Written task -
Say how many lines in the data hold "была". Nothing else belongs in the answer.

[Items from a dataset]
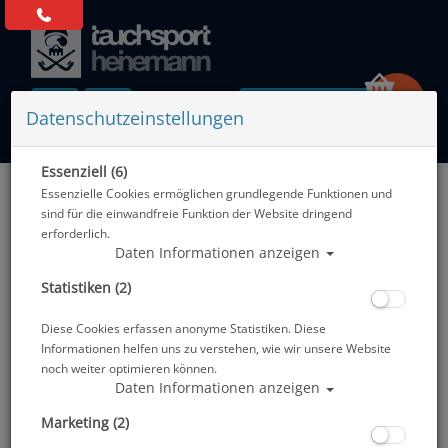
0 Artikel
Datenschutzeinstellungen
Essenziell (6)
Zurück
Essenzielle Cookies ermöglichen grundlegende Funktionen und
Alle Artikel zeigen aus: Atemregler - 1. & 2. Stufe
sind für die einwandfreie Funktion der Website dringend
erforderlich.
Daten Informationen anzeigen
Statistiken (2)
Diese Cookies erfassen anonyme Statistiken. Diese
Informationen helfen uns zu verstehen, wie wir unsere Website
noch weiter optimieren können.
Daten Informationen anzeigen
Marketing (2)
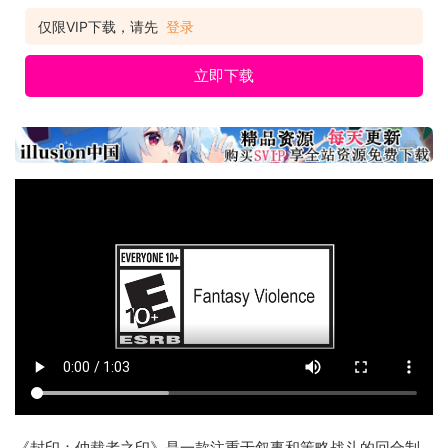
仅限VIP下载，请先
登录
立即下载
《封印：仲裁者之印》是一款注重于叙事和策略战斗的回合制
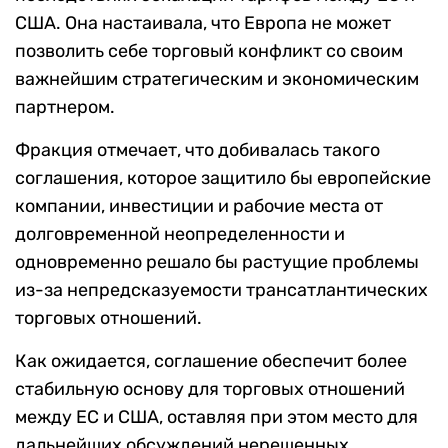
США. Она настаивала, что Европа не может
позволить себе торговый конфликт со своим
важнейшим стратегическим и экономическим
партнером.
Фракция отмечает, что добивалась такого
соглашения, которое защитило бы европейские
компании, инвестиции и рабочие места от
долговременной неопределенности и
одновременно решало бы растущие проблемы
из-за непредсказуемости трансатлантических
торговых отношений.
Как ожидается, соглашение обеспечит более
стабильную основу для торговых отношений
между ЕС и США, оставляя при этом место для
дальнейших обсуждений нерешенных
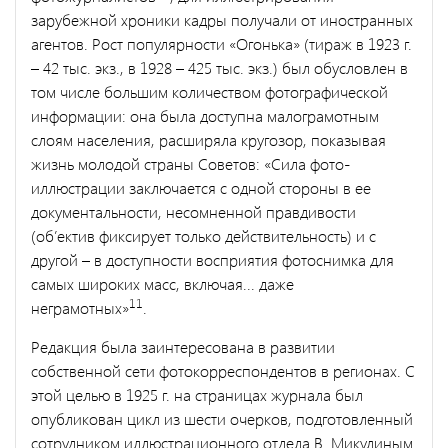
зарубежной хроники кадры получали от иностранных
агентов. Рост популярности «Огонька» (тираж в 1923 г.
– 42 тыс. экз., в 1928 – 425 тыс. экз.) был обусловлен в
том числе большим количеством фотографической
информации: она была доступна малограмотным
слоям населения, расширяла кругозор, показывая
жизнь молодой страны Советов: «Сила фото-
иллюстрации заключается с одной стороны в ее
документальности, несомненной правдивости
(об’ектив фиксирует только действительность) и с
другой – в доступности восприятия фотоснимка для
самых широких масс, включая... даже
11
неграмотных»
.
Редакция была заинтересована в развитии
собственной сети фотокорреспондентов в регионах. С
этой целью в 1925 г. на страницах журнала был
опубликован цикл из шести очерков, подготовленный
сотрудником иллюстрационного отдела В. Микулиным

...

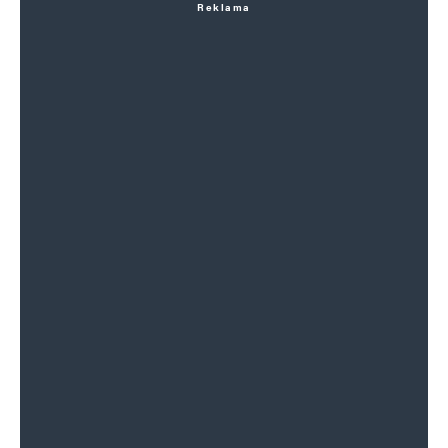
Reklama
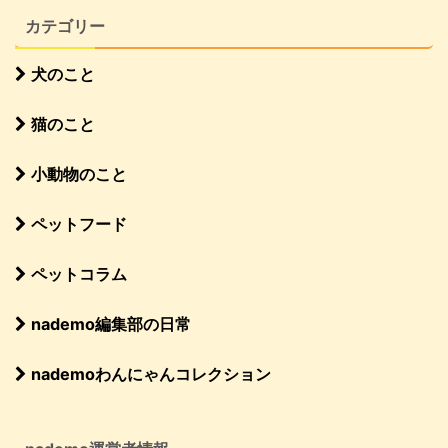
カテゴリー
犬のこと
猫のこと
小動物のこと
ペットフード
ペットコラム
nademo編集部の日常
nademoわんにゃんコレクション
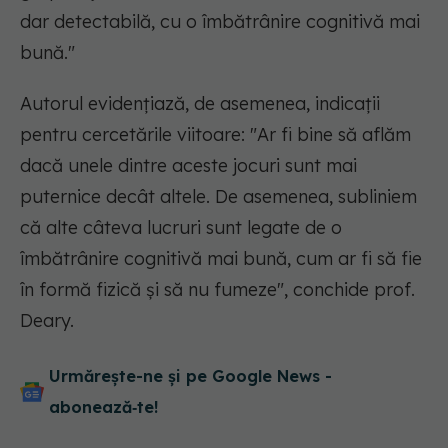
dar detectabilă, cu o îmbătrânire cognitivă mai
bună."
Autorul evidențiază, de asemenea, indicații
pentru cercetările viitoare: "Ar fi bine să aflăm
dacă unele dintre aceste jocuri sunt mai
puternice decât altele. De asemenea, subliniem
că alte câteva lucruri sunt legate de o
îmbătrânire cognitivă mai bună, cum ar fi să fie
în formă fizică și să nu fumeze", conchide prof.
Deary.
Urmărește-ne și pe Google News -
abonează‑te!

Written solution -
2